▶ **Information**:
# # # # # # #

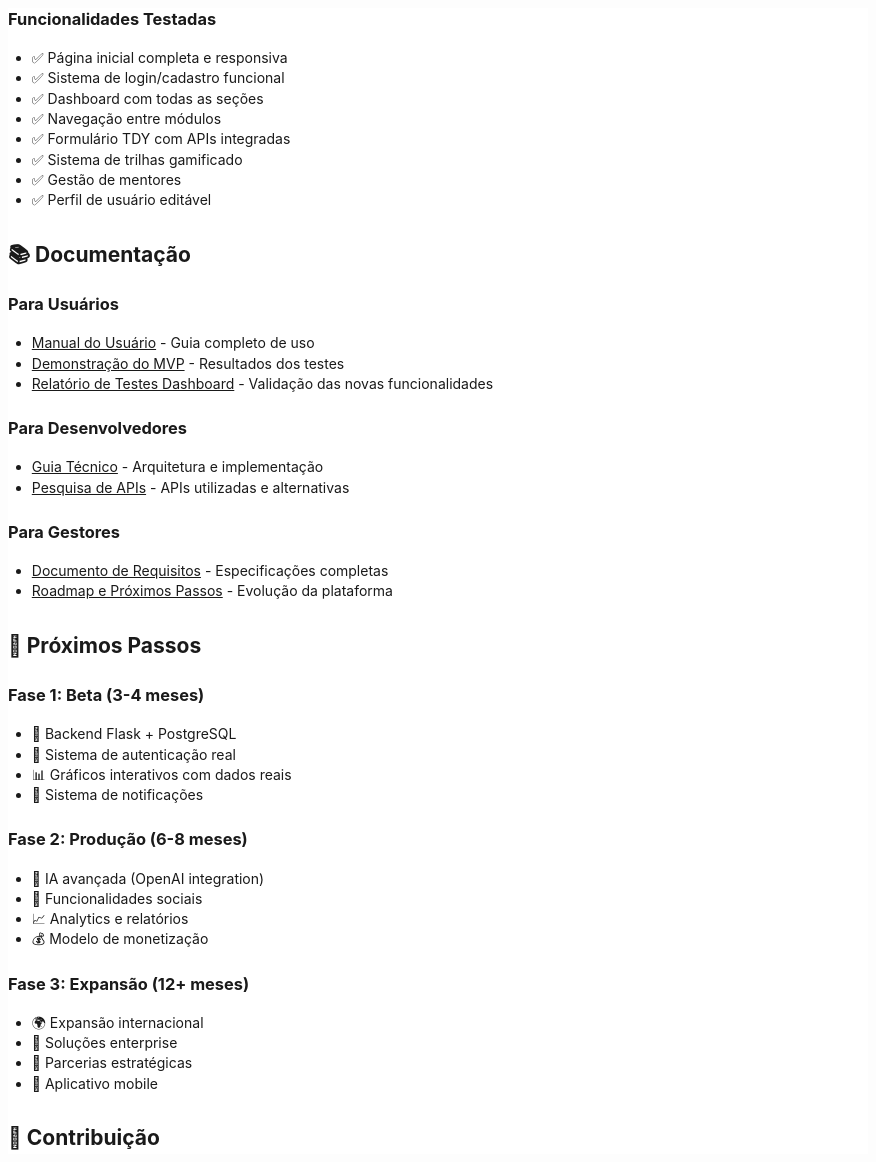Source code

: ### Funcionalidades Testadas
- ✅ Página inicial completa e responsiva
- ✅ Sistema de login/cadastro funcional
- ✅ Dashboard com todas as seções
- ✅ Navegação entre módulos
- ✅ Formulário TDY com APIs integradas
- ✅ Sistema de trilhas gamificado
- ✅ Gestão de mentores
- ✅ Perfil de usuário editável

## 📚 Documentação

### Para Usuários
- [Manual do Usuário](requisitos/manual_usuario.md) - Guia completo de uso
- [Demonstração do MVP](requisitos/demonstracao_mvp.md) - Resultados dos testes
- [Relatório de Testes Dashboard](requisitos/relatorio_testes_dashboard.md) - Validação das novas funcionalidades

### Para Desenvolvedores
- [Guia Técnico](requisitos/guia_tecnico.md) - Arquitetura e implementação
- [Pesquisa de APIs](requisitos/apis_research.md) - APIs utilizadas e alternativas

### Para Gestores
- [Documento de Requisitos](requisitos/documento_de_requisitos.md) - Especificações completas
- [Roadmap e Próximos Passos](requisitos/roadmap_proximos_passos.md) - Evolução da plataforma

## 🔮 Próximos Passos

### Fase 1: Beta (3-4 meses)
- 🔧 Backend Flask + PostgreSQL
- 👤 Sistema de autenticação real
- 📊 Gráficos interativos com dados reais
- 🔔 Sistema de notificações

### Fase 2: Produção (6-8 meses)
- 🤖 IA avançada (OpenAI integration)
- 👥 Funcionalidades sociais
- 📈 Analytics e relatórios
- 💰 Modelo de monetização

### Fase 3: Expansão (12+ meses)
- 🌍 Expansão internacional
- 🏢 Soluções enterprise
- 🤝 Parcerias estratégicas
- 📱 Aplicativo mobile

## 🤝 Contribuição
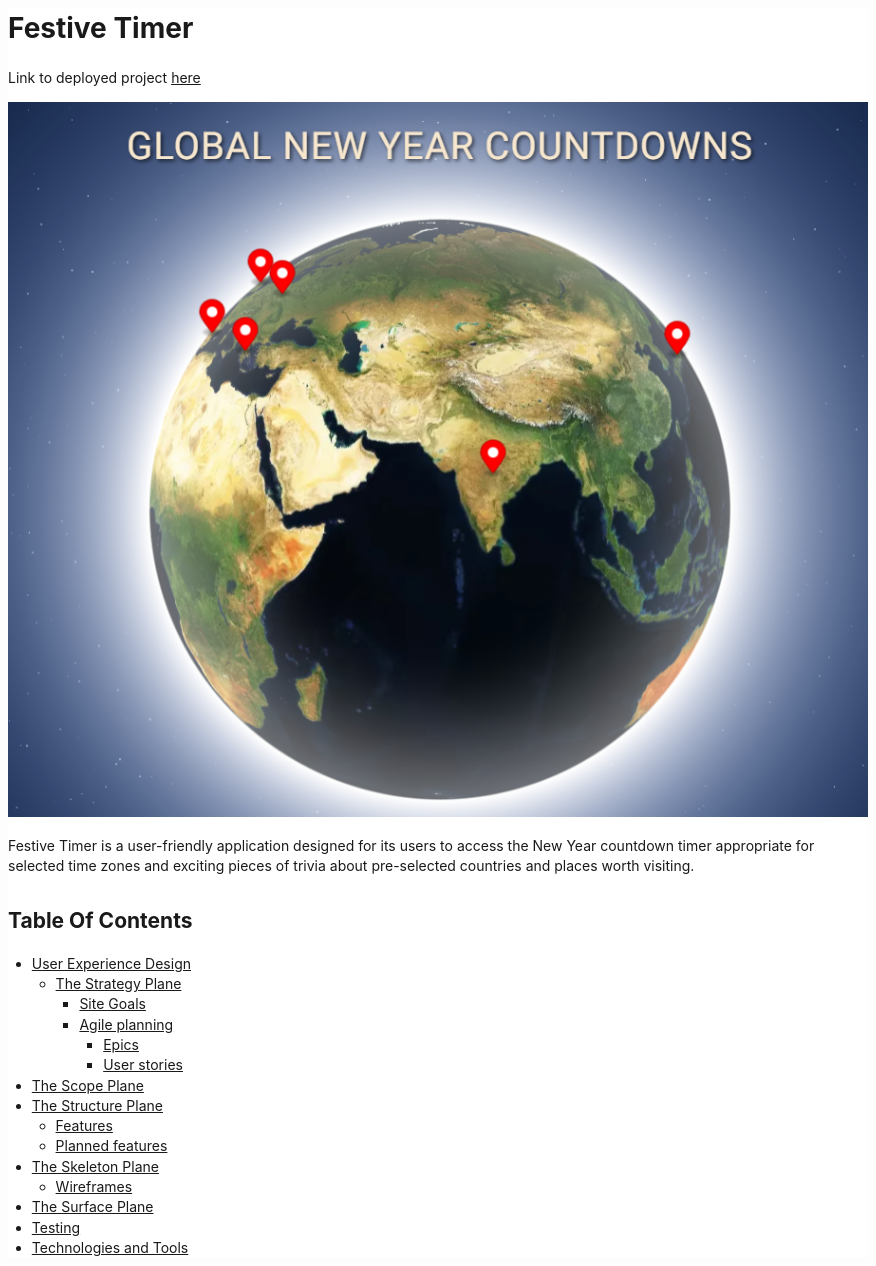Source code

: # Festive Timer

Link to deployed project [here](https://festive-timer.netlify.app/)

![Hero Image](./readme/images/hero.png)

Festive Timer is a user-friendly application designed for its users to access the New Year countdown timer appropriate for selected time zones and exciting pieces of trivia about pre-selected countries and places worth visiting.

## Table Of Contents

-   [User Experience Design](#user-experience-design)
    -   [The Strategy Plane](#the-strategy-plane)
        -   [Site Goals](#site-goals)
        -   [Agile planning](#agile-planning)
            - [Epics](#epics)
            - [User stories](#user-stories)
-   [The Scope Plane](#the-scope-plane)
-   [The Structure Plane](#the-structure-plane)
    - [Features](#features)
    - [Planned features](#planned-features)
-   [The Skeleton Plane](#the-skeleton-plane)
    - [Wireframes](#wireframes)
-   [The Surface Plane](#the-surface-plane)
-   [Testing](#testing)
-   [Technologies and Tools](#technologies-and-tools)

# # # # # # #

▶ **What you need to do**: Reproduce the source text of both entries with every "Sistema" replaced by "Serviço" and everything else unchanged. Leave the pictures out of your answer.

▶ **Task solution**:
Source code

: ### Funcionalidades Testadas
- ✅ Página inicial completa e responsiva
- ✅ Serviço de login/cadastro funcional
- ✅ Dashboard com todas as seções
- ✅ Navegação entre módulos
- ✅ Formulário TDY com APIs integradas
- ✅ Serviço de trilhas gamificado
- ✅ Gestão de mentores
- ✅ Perfil de usuário editável

## 📚 Documentação

### Para Usuários
- [Manual do Usuário](requisitos/manual_usuario.md) - Guia completo de uso
- [Demonstração do MVP](requisitos/demonstracao_mvp.md) - Resultados dos testes
- [Relatório de Testes Dashboard](requisitos/relatorio_testes_dashboard.md) - Validação das novas funcionalidades

### Para Desenvolvedores
- [Guia Técnico](requisitos/guia_tecnico.md) - Arquitetura e implementação
- [Pesquisa de APIs](requisitos/apis_research.md) - APIs utilizadas e alternativas

### Para Gestores
- [Documento de Requisitos](requisitos/documento_de_requisitos.md) - Especificações completas
- [Roadmap e Próximos Passos](requisitos/roadmap_proximos_passos.md) - Evolução da plataforma

## 🔮 Próximos Passos

### Fase 1: Beta (3-4 meses)
- 🔧 Backend Flask + PostgreSQL
- 👤 Serviço de autenticação real
- 📊 Gráficos interativos com dados reais
- 🔔 Serviço de notificações

### Fase 2: Produção (6-8 meses)
- 🤖 IA avançada (OpenAI integration)
- 👥 Funcionalidades sociais
- 📈 Analytics e relatórios
- 💰 Modelo de monetização

### Fase 3: Expansão (12+ meses)
- 🌍 Expansão internacional
- 🏢 Soluções enterprise
- 🤝 Parcerias estratégicas
- 📱 Aplicativo mobile

## 🤝 Contribuição
Source code

: # Festive Timer

Link to deployed project [here](https://festive-timer.netlify.app/)

![Hero Image](./readme/images/hero.png)

Festive Timer is a user-friendly application designed for its users to access the New Year countdown timer appropriate for selected time zones and exciting pieces of trivia about pre-selected countries and places worth visiting.

## Table Of Contents

-   [User Experience Design](#user-experience-design)
    -   [The Strategy Plane](#the-strategy-plane)
        -   [Site Goals](#site-goals)
        -   [Agile planning](#agile-planning)
            - [Epics](#epics)
            - [User stories](#user-stories)
-   [The Scope Plane](#the-scope-plane)
-   [The Structure Plane](#the-structure-plane)
    - [Features](#features)
    - [Planned features](#planned-features)
-   [The Skeleton Plane](#the-skeleton-plane)
    - [Wireframes](#wireframes)
-   [The Surface Plane](#the-surface-plane)
-   [Testing](#testing)
-   [Technologies and Tools](#technologies-and-tools)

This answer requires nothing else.